Brooklyn Dodgers second baseman Jackie Robinson is shown at Ebbets Field in April 1947. Associated Press

Robinson’s landmark 1947 season didn’t end baseball’s race problem. In a different piece, Lamb tells the story of an all-black Charleston, South Carolina Little League team that thought they’d be competing in the 1955 Little League World Series – only to have their dreams dashed:

“When I was a journalism professor at the College of Charleston, I first learned about how the presence of a single black all-star team was enough to cause one of the biggest crises in Little League history. The white teams in South Carolina refused to play against them. Hundreds of Southern white teams left Little League Baseball in protest and joined a segregated youth baseball organization. More than 60 years later, to many former Cannon Street players, the lost opportunity still stings.”

Playing it safe

As the MLB season kicks off, kids across the country will also be suiting up for their local Little League team. Some coaches and parents, however, might be nervous about an ailment in young pitchers that has become more common in recent years: arm injuries.

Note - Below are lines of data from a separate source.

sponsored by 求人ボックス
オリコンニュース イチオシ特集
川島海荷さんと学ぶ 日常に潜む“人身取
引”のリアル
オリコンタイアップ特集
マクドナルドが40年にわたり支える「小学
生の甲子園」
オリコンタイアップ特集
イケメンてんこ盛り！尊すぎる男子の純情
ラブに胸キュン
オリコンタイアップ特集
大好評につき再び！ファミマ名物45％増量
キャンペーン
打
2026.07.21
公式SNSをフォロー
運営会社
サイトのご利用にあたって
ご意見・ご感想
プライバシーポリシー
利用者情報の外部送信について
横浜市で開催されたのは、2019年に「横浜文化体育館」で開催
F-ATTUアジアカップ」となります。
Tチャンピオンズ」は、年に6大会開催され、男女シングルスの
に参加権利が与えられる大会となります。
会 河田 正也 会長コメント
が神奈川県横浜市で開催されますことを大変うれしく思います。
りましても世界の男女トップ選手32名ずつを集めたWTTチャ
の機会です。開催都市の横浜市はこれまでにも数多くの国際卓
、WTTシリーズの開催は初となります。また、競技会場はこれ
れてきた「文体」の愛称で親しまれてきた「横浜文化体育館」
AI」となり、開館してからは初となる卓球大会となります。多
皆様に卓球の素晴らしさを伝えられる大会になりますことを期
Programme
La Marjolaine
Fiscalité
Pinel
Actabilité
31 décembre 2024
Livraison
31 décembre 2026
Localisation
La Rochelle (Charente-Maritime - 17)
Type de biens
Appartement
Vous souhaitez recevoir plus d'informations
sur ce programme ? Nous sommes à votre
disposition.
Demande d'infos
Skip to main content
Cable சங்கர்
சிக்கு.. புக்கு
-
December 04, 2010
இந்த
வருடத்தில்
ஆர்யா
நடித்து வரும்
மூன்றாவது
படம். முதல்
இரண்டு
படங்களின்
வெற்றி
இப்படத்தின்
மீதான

Kinesiologist Sakiko Oyama describes why the unnatural motion of throwing a baseball creates so much stress on the shoulder and elbow joints, why young pitchers have become especially vulnerable, and how research she conducted may offer some tips for how to prevent added stress on developing arms:

“My colleagues and I wondered if there were certain unknown ‘tells’ in the pitching motion. In our recent research, we focused on pitchers’ trunk movement pattern – which can be identified using video recordings – and studied whether the movement pattern is linked to increased joint loading.”

If you want your kid to be the next Zack Greinke (and not become another Mark Prior), you might want to take some notes.

Nick Lehr, Editor, Arts and Culture, The Conversation.